Calculating Maximum Likelihood Estimation
MLE can be calculated as a derivative of a log-likelihood in relation to each parameter, the mean μ and the variance σ2, that is equated to 0. There are four general steps in estimating the parameters:
- Call for a distribution of the observed data
- Estimate distribution’s parameters using log-likelihood
- Paste estimated parameters into a distribution’s probability function
- Evaluate the distribution of the observed data
Key characteristics of Maximum Likelihood Estimation
- MLE operates with one-dimensional data
- MLE uses only “clean” data (e.g. no outliers)

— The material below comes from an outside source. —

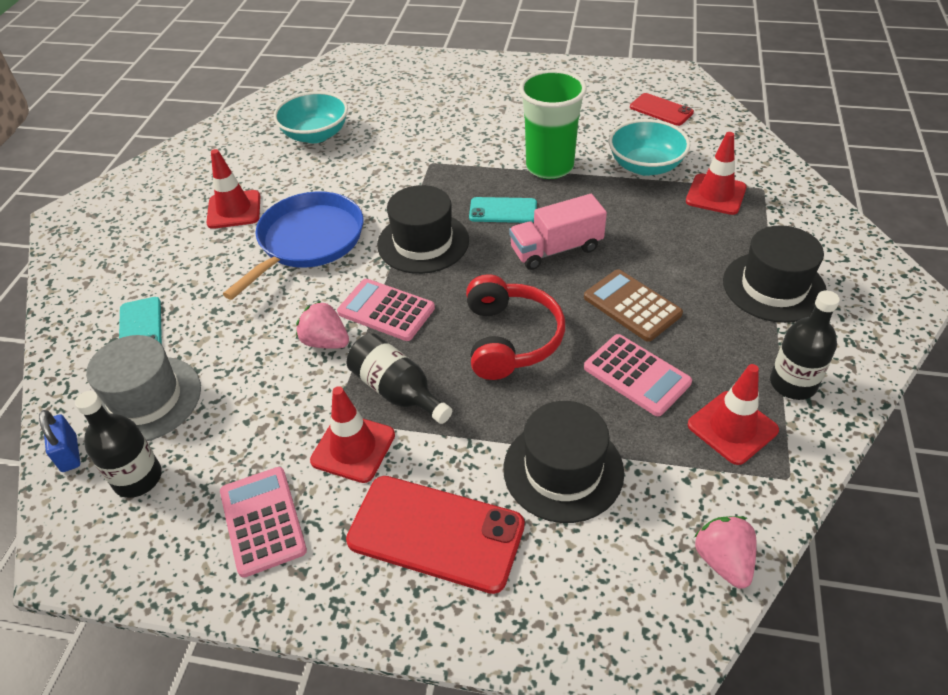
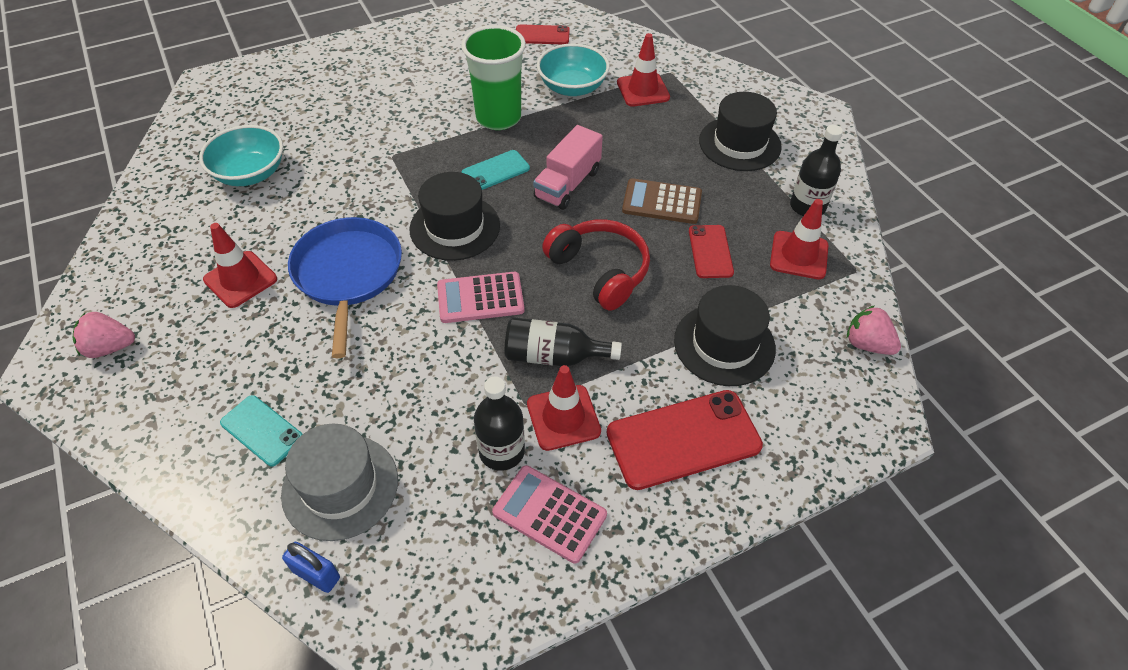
camera: 40 degrees left, 5 degrees up
black bottle [75,391,162,498] -> black bottle moved to [474,376,525,471]
pink strawberry [296,301,349,349] -> pink strawberry moved to [73,312,135,358]
pink calculator [584,334,692,416] -> red phone [689,225,734,278]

- MLE is usually computationally manageable
- MLE is often real-time on modern computers
- MLE works well for simple cases (e.g. binomial distribution)
Weaknesses of Maximum Likelihood Estimation
- MLE is sensitive to outliers
- MLE often demands optimization for speed and memory to obtain useful results
- MLE is sometimes poor at differentiating between models with similar distributions
- MLE can be technically challenging, especially for multidimensional data and complex models
Application of Maximum Likelihood Estimation
In order to apply MLE, two important assumptions (typically referred to as the i.i.d. assumption) need to be made:
- Data must be independently distributed, i.e. the observation of any given data point does not depend on the observation of any other data point (each data point is an independent experiment)
- Data must be identically distributed, i.e. each data point is generated from the same distribution family with the same parameters
Let us consider several world-known applications of MLE:
- Global Positioning System (GPS)
- Smart keyboard programs for iOS and Android operating systems (e.g. Swype)
- Speech recognition programs (e.g. Carnegie Mellon open source SPHINX speech recognizer, Dragon Naturally Speaking)
- Detection and measurement of the properties of the Higgs Boson at the European Organization for Nuclear Research (CERN) by means of the Large Hadron Collider (Francois Englert and Peter Higgs were awarded the Nobel Prize in Physics in 2013 for the theory of Higgs Boson)
Generally speaking, MLE is employed in agriculture, economics, finance, physics, medicine and many other fields.
Summarizing remarks about Maximum Likelihood Estimation
Despite some functional issues with MLE such as technical challenges for multidimensional data and complex multiparameter models that interfere solving many real world problems, MLE remains a powerful and widely used statistical approach for classification and parameter estimation. MLE has brought many successes to the mankind in both scientific and commercial worlds.
Aldrich, J. (1997). R. A. Fisher and the making of maximum likelihood 1912-1922. Statistical Science, 12(3), 162-176.
Stigler, S. M. (2007). The epic story of maximum likelihood. Statistical Science, 598-620.